Task statement
According to the article on turning skin cells into sperm, at which university is Renee Reijo Pera now working?

Selected text
A team of research scientists at Stanford University was able to convert skin cells of infertile men into human sperm cells. They did this by taking the male skin cells and converting them into stem cells; the stem cells were then transplanted into mouse testicles, where they developed into human sperm cells. The resulting human sperm cells were “very immature,” however, indicating that a lot of research is still needed before the technique can be used to overcome certain kinds of male infertility.
As with so many scientific breakthroughs, one person’s provocative discovery is another person’s fear of abuse.
Renee Reijo Pera, now at Montana State University, devised the Stanford study when she was in California, often fielding the question from infertile people: can you help me? In their effort to help, Pera and her team of researchers developed the process she describes as “much easier than we expected.”
Pera’s research team started with skin cells donated by infertile men. The skin cells were converted in the laboratory into pluripotent stem cells. Pluripotent stem cells, derived from Latin words that mean several (pluri) and able (potens), are somewhat like a blank slate on a cellular level. Under the right circumstances, they can develop into cells specific to any organ or tissue in the body.
Pluripotent stem cells are similar to embryonic stem cells, which begin forming at conception, and develop into a baby during gestation. Stem cells produced after birth become the body’s repair system - replacing and replenishing dead or damaged cells everywhere in the body.
In Pera’s lab, these pluripotent human stem cells were inserted into the testes of mice. The activity of hormones, enzymes, gene expression, and other biological factors specific to male reproduction induced the stem cells to become sperm cells.
George Daley is a stem-cell research scientist at Harvard University. He hails the experiment as a “very provocative” step toward making sperm in laboratory settings.
Bioethicist Ronald Green isn’t so enthused, however. The Dartmouth professor fears the technique could be too easily misused. To illustrate his concerns, he turns to the famous actor George Clooney:
"So it is not impossible in the future that a movie star may find some of his hair follicles purloined and then on the market as donor sperm. You can imagine some clandestine sperm bank saying, 'We're selling George Clooney's sperm.'"
Green is also concerned tissue samples from people long dead could be used to bring them back to life. He feels this application could prove especially attractive to the children of a soldier killed in combat.
Green calls for crafting a new human right requiring “consent to being a parent” and rules that make misusing the technology a criminal offense.
Pera understands her study paves the way for misuse, as do so many scientific discoveries, but she remains optimistic that it won’t be. "Most people want to have their own child. It's not that they want to have somebody else's child — even George Clooney's child, in my estimation."

Extracted page text data
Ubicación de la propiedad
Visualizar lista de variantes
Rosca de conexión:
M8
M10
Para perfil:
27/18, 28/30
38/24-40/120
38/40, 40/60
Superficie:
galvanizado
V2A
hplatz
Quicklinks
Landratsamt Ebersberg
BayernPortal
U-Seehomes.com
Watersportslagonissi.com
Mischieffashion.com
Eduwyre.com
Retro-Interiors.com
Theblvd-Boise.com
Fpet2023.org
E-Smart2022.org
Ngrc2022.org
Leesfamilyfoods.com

--

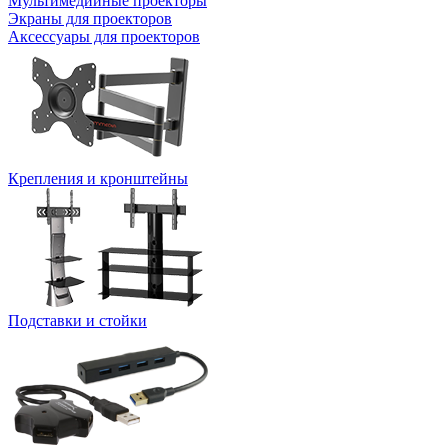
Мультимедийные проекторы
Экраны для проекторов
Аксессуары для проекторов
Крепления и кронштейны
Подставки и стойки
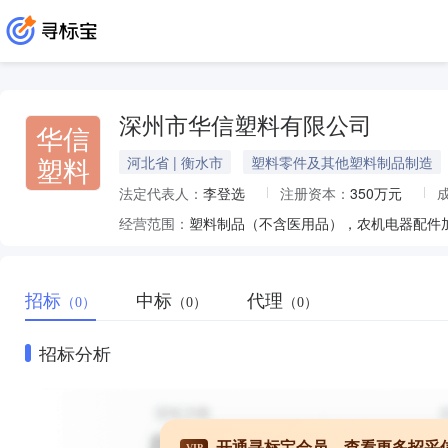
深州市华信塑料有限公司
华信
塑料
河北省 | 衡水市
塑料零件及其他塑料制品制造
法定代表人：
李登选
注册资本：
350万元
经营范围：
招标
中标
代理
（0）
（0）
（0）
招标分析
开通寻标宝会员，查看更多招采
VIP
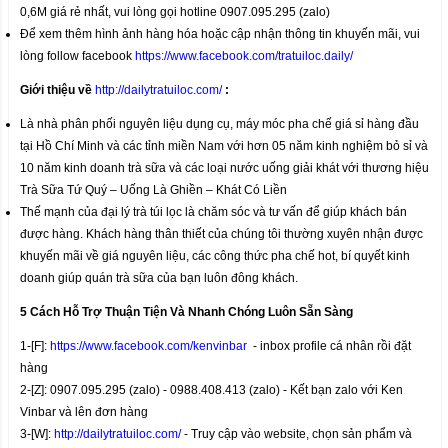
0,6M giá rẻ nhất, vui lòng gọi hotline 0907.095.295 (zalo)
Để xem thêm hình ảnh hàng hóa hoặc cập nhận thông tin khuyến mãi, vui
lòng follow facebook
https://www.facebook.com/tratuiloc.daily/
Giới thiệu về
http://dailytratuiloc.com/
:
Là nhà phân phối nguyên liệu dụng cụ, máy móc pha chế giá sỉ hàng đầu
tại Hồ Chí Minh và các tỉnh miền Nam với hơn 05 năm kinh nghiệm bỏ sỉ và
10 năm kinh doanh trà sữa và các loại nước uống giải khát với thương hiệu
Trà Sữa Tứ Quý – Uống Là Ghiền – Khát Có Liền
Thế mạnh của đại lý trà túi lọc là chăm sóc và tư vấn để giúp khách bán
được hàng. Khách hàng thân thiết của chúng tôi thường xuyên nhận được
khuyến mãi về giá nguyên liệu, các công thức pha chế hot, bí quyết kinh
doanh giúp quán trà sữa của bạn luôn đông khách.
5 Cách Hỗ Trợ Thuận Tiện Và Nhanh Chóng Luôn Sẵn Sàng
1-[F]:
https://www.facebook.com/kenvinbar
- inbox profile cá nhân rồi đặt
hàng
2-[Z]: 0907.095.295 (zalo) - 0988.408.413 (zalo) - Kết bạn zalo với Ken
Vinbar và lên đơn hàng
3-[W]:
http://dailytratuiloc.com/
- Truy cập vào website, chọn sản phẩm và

Answer box
Montana State University